One of the major dangers of pushing your body past its physical limits has to do with the increased chance of injury it brings with it. As your muscles weaken, even routine physical activity is more likely to hurt more than it should - to say nothing of the increased chances of conditions like stress fractures, tendonitis and more.
Overworking yourself like this can actually have the opposite effect from the one you want - you'll not only start to get slower, but weaker as well. Finally, as you begin to overwork yourself, your immune system actually begins to function WORSE than it did before you started - leading to an increased chance of illness that you'd do well to avoid.
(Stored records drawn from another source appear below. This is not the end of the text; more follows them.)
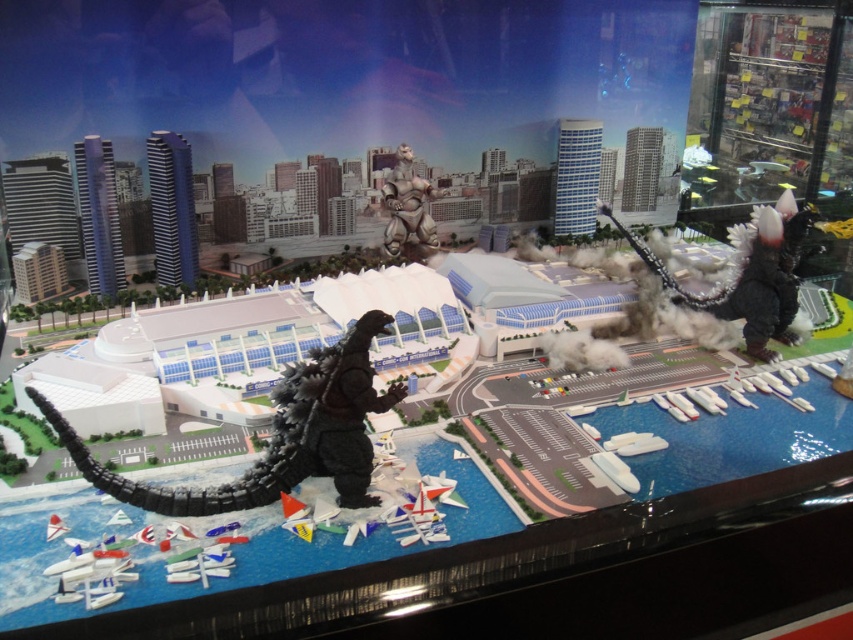
Looking at this image, does black matte toy at center have a lesser height compared to satin black godzilla at right?

Correct, black matte toy at center is not as tall as satin black godzilla at right.

Is black matte toy at center behind satin black godzilla at right?

That is False.

Does point (306, 392) come behind point (732, 301)?

No, it is in front of (732, 301).

Locate an element on the screen. black matte toy at center is located at coordinates (277, 435).

Is black matte toy at center bigger than metallic silver robot at center?

Indeed, black matte toy at center has a larger size compared to metallic silver robot at center.

You are a GUI agent. You are given a task and a screenshot of the screen. Output one action in this format:
    pyautogui.click(x=<x>, y=<y>)
    Task: Click on the black matte toy at center
    
    Given the screenshot: What is the action you would take?
    pyautogui.click(x=277, y=435)

Is satin black godzilla at right smaller than metallic silver robot at center?

No.

Is satin black godzilla at right taller than metallic silver robot at center?

Correct, satin black godzilla at right is much taller as metallic silver robot at center.

Is point (775, 314) closer to viewer compared to point (421, 230)?

Yes, it is.

At what (x,y) coordinates should I click in order to perform the action: click on satin black godzilla at right. Please return your answer as a coordinate pair (x, y). Image resolution: width=853 pixels, height=640 pixels. Looking at the image, I should click on (750, 275).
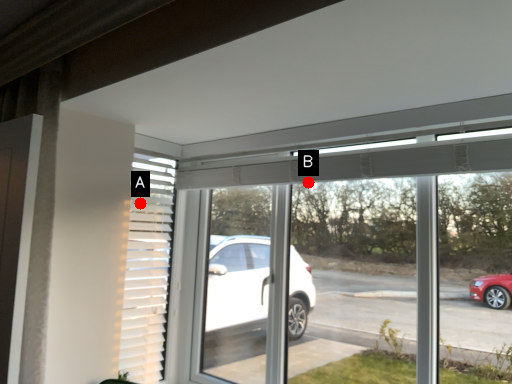
Question: Two points are circled on the image, labeled by A and B beside each circle. Which of the following is the closest to the observer?

Choices:
 (A) A is closer
 (B) B is closer

Answer: (B)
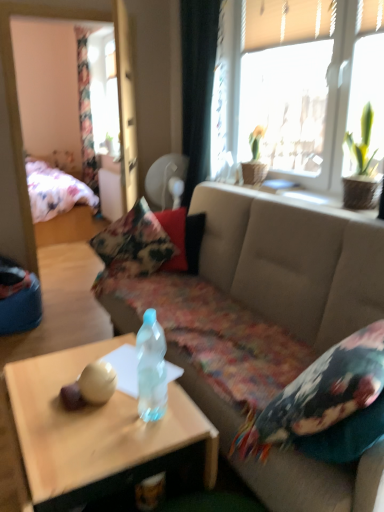
This screenshot has height=512, width=384. I want to click on unoccupied region to the right of translucent plastic bottle at center, so click(187, 417).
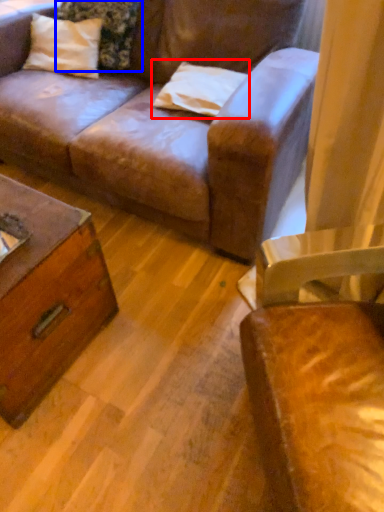
Question: Which point is further to the camera, pillow (highlighted by a red box) or pillow (highlighted by a blue box)?

Choices:
 (A) pillow
 (B) pillow

Answer: (B)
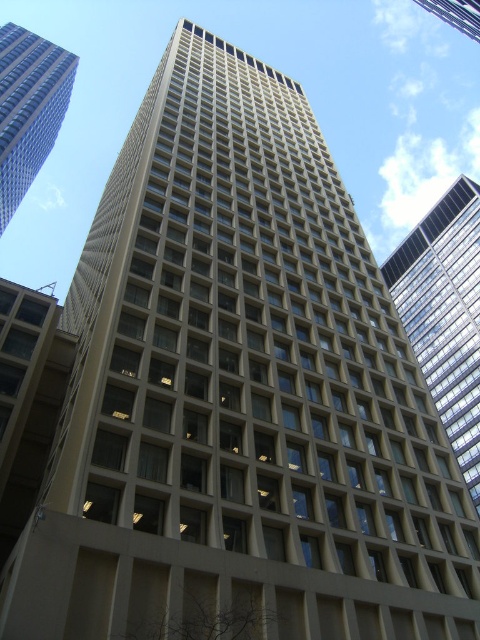
Is beige glass building at center shorter than beige glass building at upper center?

Incorrect, beige glass building at center's height does not fall short of beige glass building at upper center's.

Is beige glass building at center to the left of beige glass building at upper center from the viewer's perspective?

Indeed, beige glass building at center is positioned on the left side of beige glass building at upper center.

What do you see at coordinates (445, 314) in the screenshot? I see `beige glass building at center` at bounding box center [445, 314].

Where is `beige glass building at center`? This screenshot has height=640, width=480. beige glass building at center is located at coordinates (445, 314).

Is beige glass windows at lower left above beige concrete building at upper left?

No, beige glass windows at lower left is not above beige concrete building at upper left.

Between point (1, 548) and point (1, 35), which one is positioned behind?

Positioned behind is point (1, 35).

The width and height of the screenshot is (480, 640). Identify the location of beige glass windows at lower left. pos(27,400).

Is beige glass windows at lower left below beige glass building at upper center?

Yes, beige glass windows at lower left is below beige glass building at upper center.

Is point (38, 307) closer to viewer compared to point (468, 16)?

Yes, it is in front of point (468, 16).

Does point (7, 355) lie in front of point (444, 17)?

Yes.

Identify the location of beige glass windows at lower left. (27, 400).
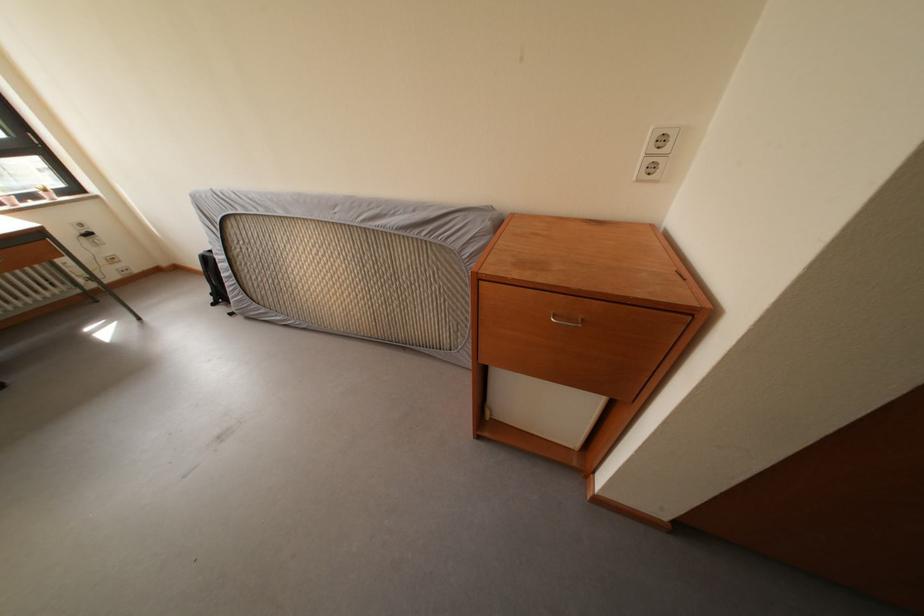
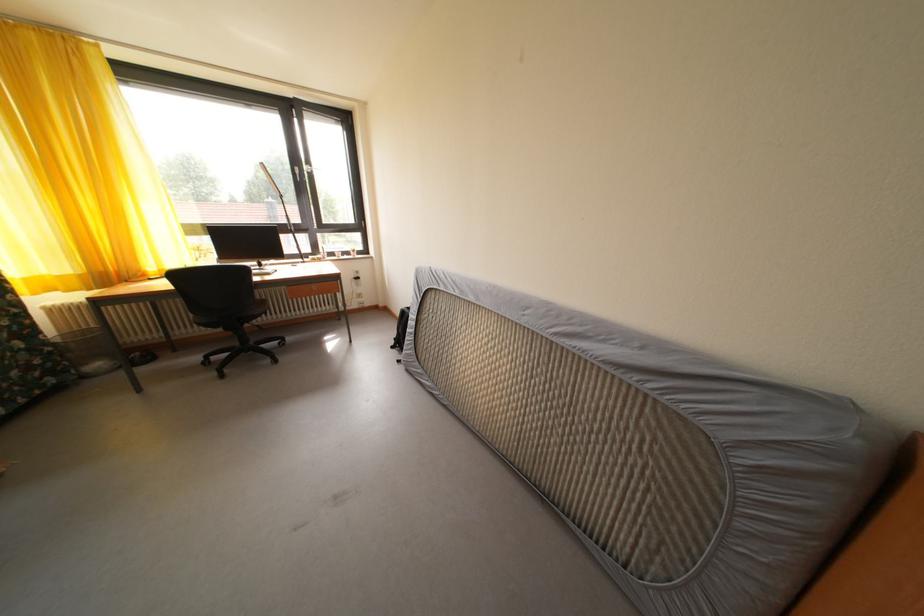
Question: The camera is either moving clockwise (left) or counter-clockwise (right) around the object. The first image is from the beginning of the video and the second image is from the end. Is the camera moving left or right when shooting the video?

Choices:
 (A) Left
 (B) Right

Answer: (B)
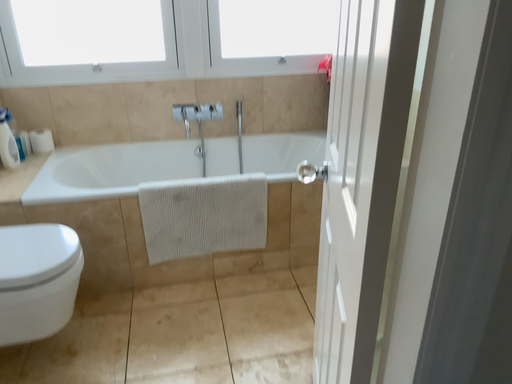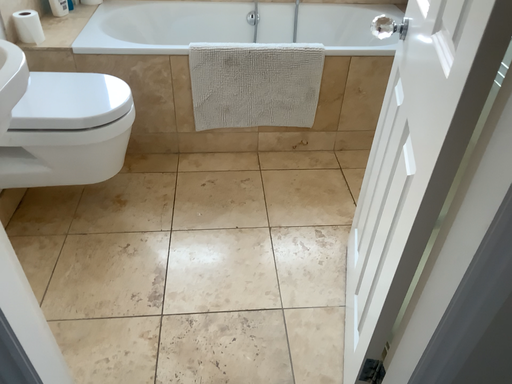
Question: How did the camera likely rotate when shooting the video?

Choices:
 (A) rotated downward
 (B) rotated upward

Answer: (A)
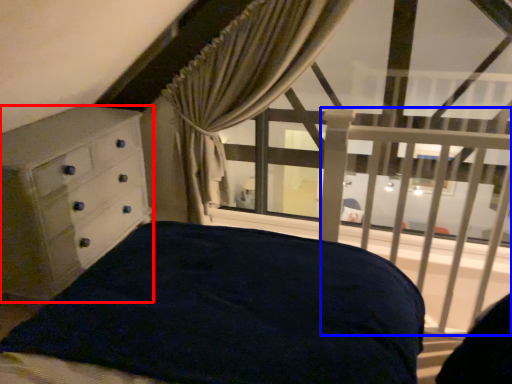
Question: Which object appears closest to the camera in this image, chest of drawers (highlighted by a red box) or balustrade (highlighted by a blue box)?

Choices:
 (A) chest of drawers
 (B) balustrade

Answer: (B)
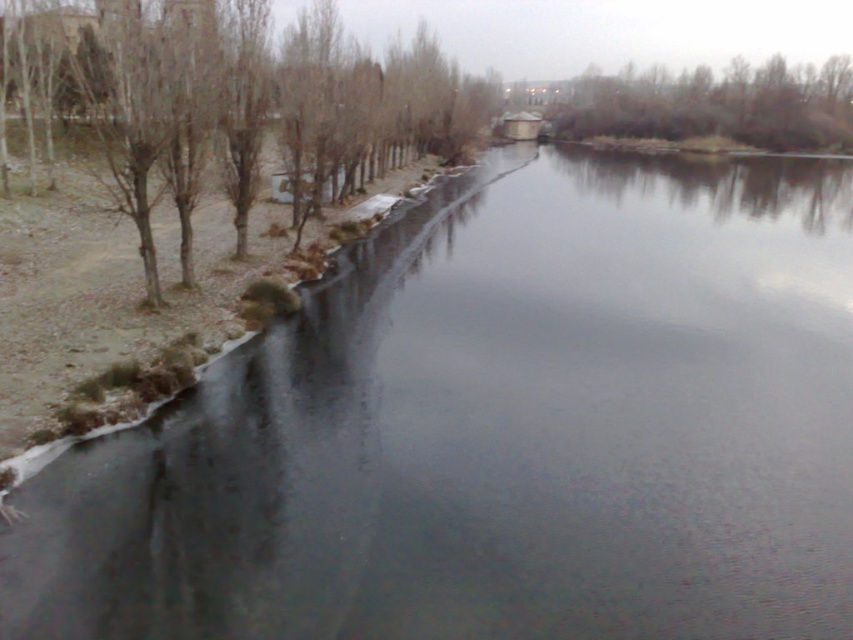
You are standing on the riverside path and notice the bare branches at left and the brown textured tree at upper right. Which of these two objects is closer to the ground?

The bare branches at left is positioned under the brown textured tree at upper right, so it is closer to the ground.

You are an artist planning to sketch the riverside scene. You notice the bare branches at left and the brown textured tree at upper right. Which object should you draw first if you want to focus on the thinner structure?

You should draw the bare branches at left first because it is thinner than the brown textured tree at upper right.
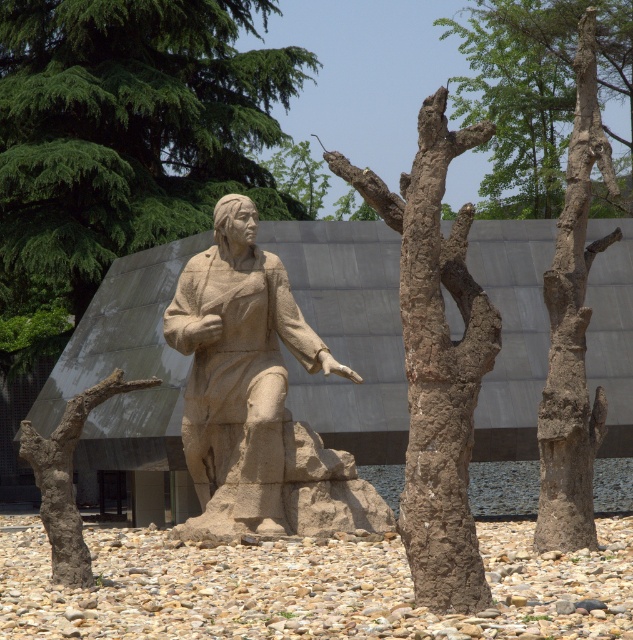
Measure the distance between point (513, 74) and camera.

Point (513, 74) and camera are 70.76 meters apart.

Is brown rough bark tree at upper right taller than green leafy tree at upper center?

Correct, brown rough bark tree at upper right is much taller as green leafy tree at upper center.

Is point (522, 189) behind point (323, 173)?

That is False.

What are the coordinates of `brown rough bark tree at upper right` in the screenshot? It's located at coord(518,97).

Can you confirm if green textured tree at upper left is taller than brown rough bark tree at upper right?

In fact, green textured tree at upper left may be shorter than brown rough bark tree at upper right.

Can you confirm if green textured tree at upper left is thinner than brown rough bark tree at upper right?

No.

Does point (37, 104) lie in front of point (551, 100)?

That is True.

You are a GUI agent. You are given a task and a screenshot of the screen. Output one action in this format:
    pyautogui.click(x=<x>, y=<y>)
    Task: Click on the green textured tree at upper left
    This screenshot has width=633, height=640.
    Given the screenshot: What is the action you would take?
    pos(127,132)

In the scene shown: Can you confirm if brown rough bark at right is positioned to the left of green leafy tree at upper center?

In fact, brown rough bark at right is to the right of green leafy tree at upper center.

How much distance is there between brown rough bark at right and green leafy tree at upper center?

24.16 meters

Measure the distance between brown rough bark at right and camera.

brown rough bark at right and camera are 24.90 meters apart.

At what (x,y) coordinates should I click in order to perform the action: click on brown rough bark at right. Please return your answer as a coordinate pair (x, y). Looking at the image, I should click on (572, 328).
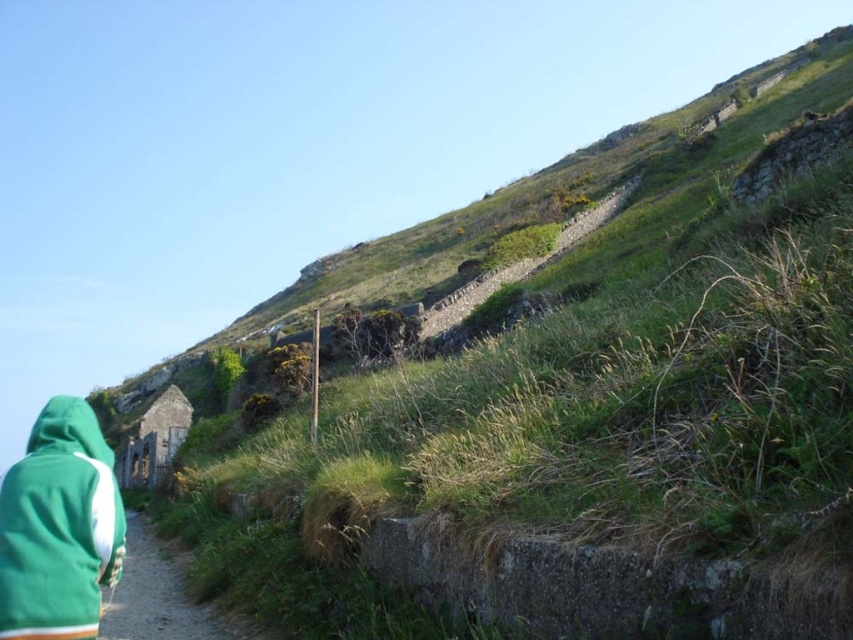
Who is positioned more to the left, green fleece sweatshirt at lower left or green fabric at lower left?

green fabric at lower left is more to the left.

How much distance is there between green fleece sweatshirt at lower left and green fabric at lower left?

35.39 feet

This screenshot has width=853, height=640. In order to click on green fleece sweatshirt at lower left in this screenshot , I will do `click(59, 528)`.

Find the location of `green fleece sweatshirt at lower left`. green fleece sweatshirt at lower left is located at coordinates (59, 528).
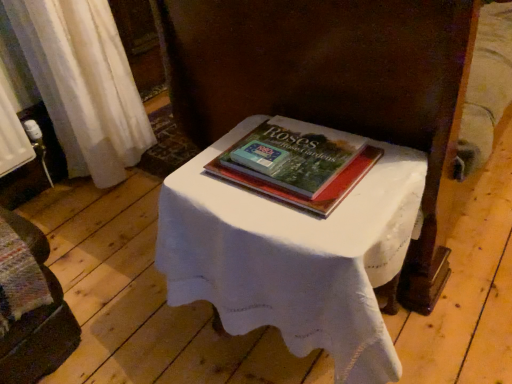
This screenshot has width=512, height=384. In order to click on free space above hardcover book at center (from a real-world perspective) in this screenshot , I will do `click(291, 148)`.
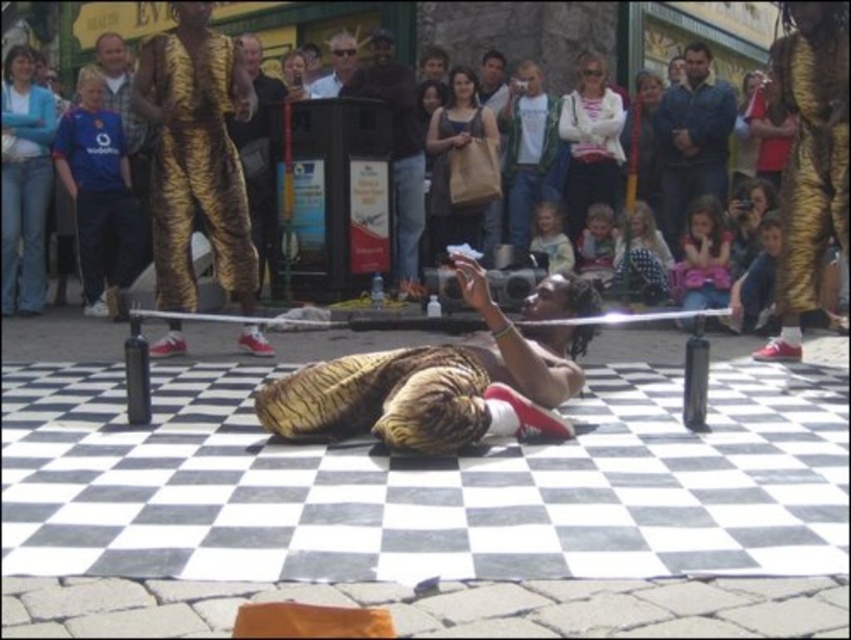
Question: Can you confirm if golden fur coat at center is positioned to the right of matte gold costume at upper center?

Choices:
 (A) no
 (B) yes

Answer: (A)

Question: Does golden fur coat at center come in front of gold metallic jumpsuit at upper left?

Choices:
 (A) no
 (B) yes

Answer: (B)

Question: Which point is farther to the camera?

Choices:
 (A) (567, 60)
 (B) (38, 131)
 (C) (706, 83)
 (D) (513, 132)

Answer: (A)

Question: Among these objects, which one is nearest to the camera?

Choices:
 (A) shiny gold tiger at center
 (B) gold metallic costume at upper right
 (C) pink fabric at upper center

Answer: (A)

Question: Which of these objects is positioned closest to the metallic gold suit at center?

Choices:
 (A) gold metallic costume at upper right
 (B) golden fur coat at center

Answer: (A)

Question: Does shiny gold tiger at center appear over matte brown paper bag at center?

Choices:
 (A) no
 (B) yes

Answer: (A)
Perhaps the most important warning sign to watch out for with regards to your exercise routine takes the form of prolonged muscle soreness. Everyone feels a little sore in the hours or even the day after an intense workout, but this will quickly go away - or at least it should. If you're still feeling sore throughout the day 72 hours or more after your workout, this is a clear-cut indicator that it might be time for a little break.
Remember: your body always needs time to recover after intense physical activity. This is actually part of the reason training is so successful in the first place, as it is during this recovery period that our muscles rebuild themselves and get stronger. If you don't leave the opportunity for this to happen, you could be doing a lot more harm than good.
Another key indicator that you might be overtraining has to do with the frequency at which you get sick. Because you're already an exercise aficionado, the chances are high that you have a solid immune system in place. If you're getting sick more frequently than ever (or if a single cold lasts longer than it ever has in the past), take this as an indication that you've been pushing yourself too hard.
One of the more subtle signs that you might be overworking yourself takes the form of an insatiable thirst that you just can't seem to quench. Once again, this can be an easy one to overlook. After all, who DOESN'T feel thirsty after a workout? However, the key word here is "insatiable": if you get to the point where you feel like no matter what you drink you'll STILL be thirsty, it is very likely that you've been working too hard in the gym and will need to cut back.
Another major sign that you might be working a bit too hard has to do with your level of fatigue. Nobody knows your body better than you do, so start paying attention to when and why you get tired throughout the day. If you're usually pretty energetic all day long but recently have been getting hit with fatigue and lethargy after your workouts, you can absolutely take it as an indication that you need to go easy the next time you hit the gym. Note that an overall lack of motivation is a similar symptom that also falls into this category.
Making the decision to create a workout routine and stick with it is one of the best ways to live the healthy, fit lifestyle you've always wanted - to a degree. Remember that you CAN work too hard and the disadvantages of this go above and beyond just slowing your progress. You're not a machine - don't ever forget it. By giving yourself time to rest and by paying attention to what your body is trying to tell you in between workouts, you can see the type of progress you're after and avoid the risk of overtraining at the same time.